Rab’bin vaatleri ile, “[yüreklerimizi] ferah tutup sevineceğiz” (Öğreti ve Antlaşmalar 25:13) ve “mutlu bir yürek ve neşeli bir yüzle” (Öğreti ve Antlaşmalar 59:15) antlaşma yolunda ilerleyeceğiz. Çoğumuz, bilinmeyen bir diyara öncü olarak gitmek için evlerimizden ayrılmak gibi büyük etkileri olacak kararlarla yüzleşmeyiz. Kararlarımız genellikle hayatın günlük rutinleri ile ilgilidir, fakat Rab’bin bize söylediği gibi, “İyilik yapmaktan usanmayın, çünkü büyük bir işin temelini atıyorsunuz. Ve küçük şeyler büyük şeylere vesile olur” (Öğreti ve Antlaşmalar 64:33).

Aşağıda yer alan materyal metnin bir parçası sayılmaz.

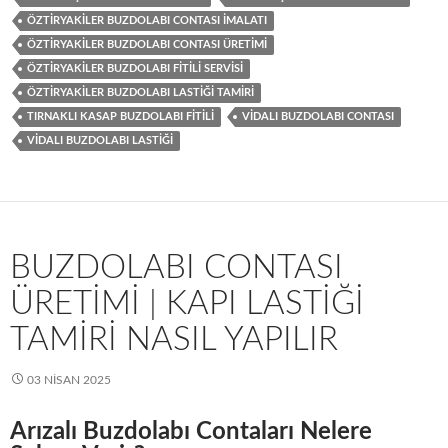
ÖZTIRYAKILER BUZDOLABI CONTASI IMALATI
ÖZTIRYAKILER BUZDOLABI CONTASI ÜRETIMI
ÖZTIRYAKILER BUZDOLABI FITILI SERVISI
ÖZTIRYAKILER BUZDOLABI LASTIĞI TAMIRI
TIRNAKLI KASAP BUZDOLABI FITILI
VIDALI BUZDOLABI CONTASI
VIDALI BUZDOLABI LASTIĞI
BUZDOLABI CONTASI
ÜRETIMI | KAPI LASTIĞI
TAMIRI NASIL YAPILIR
03 NISAN 2025
Arızalı Buzdolabı Contaları Nelere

İsa Mesih’in iade edilmiş sevindirici haberinin öğretisinde sınırsız güç vardır. Bu öğretiye olan sarsılmaz inancımız, adımlarımıza rehberlik eder ve bize sevinç verir. Bu bizim zihnimizi aydınlatır ve eylemlerimize güç ve güven verir. Bu rehberlik, aydınlanma ve güç, Cennetteki Babamız’dan aldığımız vaat edilen hediyelerdir. İlahi tövbe armağanı da dahil olmak üzere, hayatlarımızı bu öğretiyi anlayarak ve bu öğretiye uygun hale getirerek, cennetteki sevgi dolu ebeveynlerimizle yeniden birleşme ve onlarla yücelme olan ebedi kaderimize giden yolda kendimizi tuttuğumuz sürece cesur olabilir ve sevinebiliriz.

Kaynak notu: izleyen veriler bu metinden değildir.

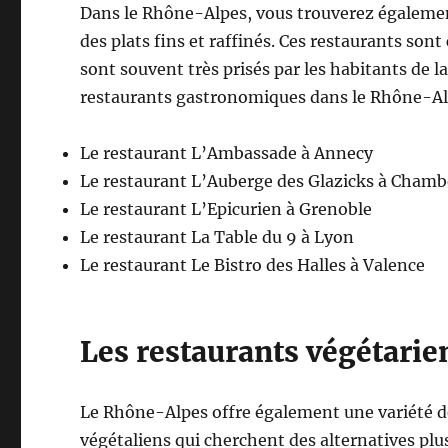
Dans le Rhône-Alpes, vous trouverez égalem
des plats fins et raffinés. Ces restaurants sont
sont souvent très prisés par les habitants de l
restaurants gastronomiques dans le Rhône-Al
Le restaurant L’Ambassade à Annecy
Le restaurant L’Auberge des Glazicks à Chamb
Le restaurant L’Epicurien à Grenoble
Le restaurant La Table du 9 à Lyon
Le restaurant Le Bistro des Halles à Valence
Les restaurants végétarie
Le Rhône-Alpes offre également une variété de
végétaliens qui cherchent des alternatives plu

Yaşlı Richard G. Scott, ”Bunaltıcı zorluklarla karşılaşıyor olabilirsiniz” diye öğretti. “Bazen bunlar o kadar güçlü, o kadar acımasızdır ki, bunların kontrol etme kapasitenizin ötesinde olduklarını hissedebilirsiniz. Dünya ile tek başınıza yüzleşmeyin. ‘Rab’be güven bütün yüreğinle, Kendi aklına bel bağlama’ [Süleyman’ın Özdeyişleri 3:5]. … Hayatın zor olması amaçlanmıştı, ama başarısız olmanız için değil, üstesinden gelerek başarılı olmanız için.” 8
Hepimizin cennetteki hedefine ulaşmada ısrarlı olması için dua ederken, bütün bunların Tanrı Baba’nın ve Oğlu İsa Mesih’in planının bir parçası olduğuna tanıklık ederim, İsa Mesih’in adıyla, amin.